Community-Based Behavioral Health

The FY 2021 budget cuts $4 million from the Behavioral Health Rehabilitation and the Behavioral Health Rehabilitation Local Match programs at the Department of Behavioral Health (DBH), compared to FY 2020 funding. The first program allows local behavioral health providers to bill for services provided to DC residents that receive mental health rehabilitation services that are only paid for by local dollars. This program also pays for behavioral health services that non-eligible Medicaid residents receive. The second program matches local dollars for providers who are paid through Medicaid and provide mental health and substance abuse disorder services to Medicaid-eligible residents.

The Mayor proposed to cut $9.5 million from DBH’s budget. While the Council’s restoration of some of this cut is laudable, thousands of DC residents—especially low-income residents—are facing increased isolation, economic insecurity, and other types of stress and trauma that make fully funded community-based behavioral health resources a necessity. Further, because the District receives $3.33 in federal money for every $1 in local funds spent on services provided through the Behavioral Health Rehabilitation Local Match Program, the Council’s failure to fully restore the other $4 million actually translates to a total loss of $8.6 million.[11]

 

[1] Chad Stone, “Robust Unemployment Insurance, Other Relief Needed to Mitigate Racial and Ethnic Unemployment Disparities,” Center on Budget and Policy Priorities, August 5, 2020.

[2] Arloc Sherman, “Children Facing Very High Hardship Rates,” Center on Budget and Policy Priorities, August 6, 2020.

[3] Events DC, “Events DC Announces DC Cares Program to Execute $5M Undocumented Workers Relief Package and $10M Cultural Grant Program,” June 5, 2020.

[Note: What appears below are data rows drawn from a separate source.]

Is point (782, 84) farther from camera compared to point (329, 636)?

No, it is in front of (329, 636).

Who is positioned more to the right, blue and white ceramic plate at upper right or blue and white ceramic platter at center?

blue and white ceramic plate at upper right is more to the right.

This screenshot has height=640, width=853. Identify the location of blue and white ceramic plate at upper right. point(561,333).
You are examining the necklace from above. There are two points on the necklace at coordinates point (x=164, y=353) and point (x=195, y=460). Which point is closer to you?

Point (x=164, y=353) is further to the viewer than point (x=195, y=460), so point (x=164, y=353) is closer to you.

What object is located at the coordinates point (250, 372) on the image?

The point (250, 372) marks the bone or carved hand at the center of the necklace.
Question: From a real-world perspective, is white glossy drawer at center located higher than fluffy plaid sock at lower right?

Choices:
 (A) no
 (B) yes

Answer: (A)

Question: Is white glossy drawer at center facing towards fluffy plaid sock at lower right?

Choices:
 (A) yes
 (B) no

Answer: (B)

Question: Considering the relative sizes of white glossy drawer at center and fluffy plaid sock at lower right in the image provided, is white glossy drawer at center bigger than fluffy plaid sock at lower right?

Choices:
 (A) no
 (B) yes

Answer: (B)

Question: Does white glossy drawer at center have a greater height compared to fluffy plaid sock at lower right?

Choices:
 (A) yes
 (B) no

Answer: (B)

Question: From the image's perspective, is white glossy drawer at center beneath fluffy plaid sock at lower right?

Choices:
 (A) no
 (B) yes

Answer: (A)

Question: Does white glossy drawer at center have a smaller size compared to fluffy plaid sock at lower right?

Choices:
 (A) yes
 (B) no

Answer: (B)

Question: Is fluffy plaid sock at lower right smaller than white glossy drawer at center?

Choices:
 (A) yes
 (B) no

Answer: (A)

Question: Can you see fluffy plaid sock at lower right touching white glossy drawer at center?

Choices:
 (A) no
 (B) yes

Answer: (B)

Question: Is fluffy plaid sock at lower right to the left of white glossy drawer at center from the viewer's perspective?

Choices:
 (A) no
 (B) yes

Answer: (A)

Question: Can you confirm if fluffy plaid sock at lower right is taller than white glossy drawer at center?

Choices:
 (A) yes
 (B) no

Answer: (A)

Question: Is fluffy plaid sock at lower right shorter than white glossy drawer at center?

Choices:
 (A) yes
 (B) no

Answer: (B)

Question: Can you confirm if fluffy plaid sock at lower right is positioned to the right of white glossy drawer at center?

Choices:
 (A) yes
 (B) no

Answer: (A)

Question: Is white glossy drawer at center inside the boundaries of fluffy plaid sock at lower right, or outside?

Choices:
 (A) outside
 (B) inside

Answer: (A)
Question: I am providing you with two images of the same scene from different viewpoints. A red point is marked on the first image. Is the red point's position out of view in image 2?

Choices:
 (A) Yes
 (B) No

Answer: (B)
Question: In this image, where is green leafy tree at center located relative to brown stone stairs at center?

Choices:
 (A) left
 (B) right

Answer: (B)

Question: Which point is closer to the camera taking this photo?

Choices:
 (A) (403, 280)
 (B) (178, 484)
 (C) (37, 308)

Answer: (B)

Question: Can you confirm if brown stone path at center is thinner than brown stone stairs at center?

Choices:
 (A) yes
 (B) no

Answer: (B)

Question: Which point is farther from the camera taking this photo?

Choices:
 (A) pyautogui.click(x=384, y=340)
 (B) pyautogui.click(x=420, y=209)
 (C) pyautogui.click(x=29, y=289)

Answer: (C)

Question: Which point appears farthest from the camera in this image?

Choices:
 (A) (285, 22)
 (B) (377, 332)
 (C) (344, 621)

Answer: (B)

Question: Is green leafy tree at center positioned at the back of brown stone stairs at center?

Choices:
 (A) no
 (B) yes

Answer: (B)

[4] Pew Research Center, “U.S. Unauthorized Immigrant Population Estimates by State,” February 5, 2019.

[5] Jeffrey Dewitt, “Fiscal Impact Statement – D.C. Healthcare Alliance Re-Enrollment Reform Amendment Act of 2017,” October 5, 2017.

[6] Robin Selwitz, “Obstacles to Employment for Returning Citizens in DC,” DC Policy Center, August 17, 2018.

[7] The Office of the Chief Financial Officer estimates that the cost of living adjustment (COLA) is 2.4%. Benefits will be increased by the actual Consumer Price Index for All Urban Consumers (CPI-U).

[8] Terrence McCoy, “597 Days. And Still Waiting,” The Washington Post, November 20, 2017.

[9] The Office of the Chief Financial Officer estimates that the cost of living adjustment (COLA) is 2.4%. Benefits will be increased by the actual Consumer Price Index for All Urban Consumers (CPI-U).

[10] Medicaid expansion through the ACA in 2010 shifted approximately 33,000 residents from the Alliance program to Medicaid. However, after a period of stable enrollment, caseloads began to decrease after a six-month, in-person recertification requirement began for all enrollees in FY 2012.

[11] Mark LeVota, Email communication, “Council Behavioral Health Math,” July 23, 2020.